Interest in Bitcoin NFTs and mining has seen a significant decrease over the past few days.
- Interest in Bitcoin NFTs declined significantly over the last few days. Miner revenue fell, and hashrates declined.
Bitcoin [BTC] witnessed a massive surge in price over the last few days, causing it to jump past the $65,000 mark. However, the same growth wasn’t observed on the Bitcoin network.
Taking a look at the NFT space
According to recent data from CryptoSlam, interest in the NFT sector was slowly waning. Notably, sales volume for Bitcoin NFTs fell by 17% over the last 24 hours.
Popular Bitcoin NFT collections such as BONE and JIGO witnessed a massive decline in both floor value and volume in the last few days.
This declining interest in NFTs can harm the potential for growth on the Bitcoin network and can impact overall activity as well.
The number of Daily Active Addresses also fell significantly, showcasing that interest in Bitcoin’s ecosystem was waning at press time.
How are miners doing?
A decline in activity on the Bitcoin network can also impact miner revenue. When there’s a decline in activity on the Bitcoin network, there are fewer transactions happening. This translates to lower transaction fees.
Since miners earn transaction fees for including transactions in blocks, a decline in activity translates to lower overall transaction fees collected by miners.

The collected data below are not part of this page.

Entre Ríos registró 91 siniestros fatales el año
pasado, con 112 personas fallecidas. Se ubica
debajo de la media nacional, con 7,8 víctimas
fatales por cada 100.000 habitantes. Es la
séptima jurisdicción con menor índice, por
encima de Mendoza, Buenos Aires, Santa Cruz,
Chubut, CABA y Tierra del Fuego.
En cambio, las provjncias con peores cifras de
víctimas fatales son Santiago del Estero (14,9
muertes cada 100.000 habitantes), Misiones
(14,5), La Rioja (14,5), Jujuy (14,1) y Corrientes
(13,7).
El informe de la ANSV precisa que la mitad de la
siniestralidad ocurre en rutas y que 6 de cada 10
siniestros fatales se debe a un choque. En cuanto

In the last few days, the revenue generated by the miners fell from $107 million to $30 million at press time.
The hashrate for BTC had also declined in the last few days, which can create difficulties for miners.
While it seems beneficial that solving blocks becomes easier with lower hashrate, the automatic difficulty adjustment of the network reduces the block reward each miner receives when there are fewer competitors.
This puts more pressure on transaction fees as a source of income for miners.
However, the very reason hashrate might be dropping, a decline in network activity, often means there are also fewer transactions and lower transaction fees.
This creates a major problem for miners, as they get a smaller share of fixed block rewards and have less opportunity to earn from transaction fees.
These factors can increase selling pressure on miners as they will be driven to sell their holdings to remain profitable.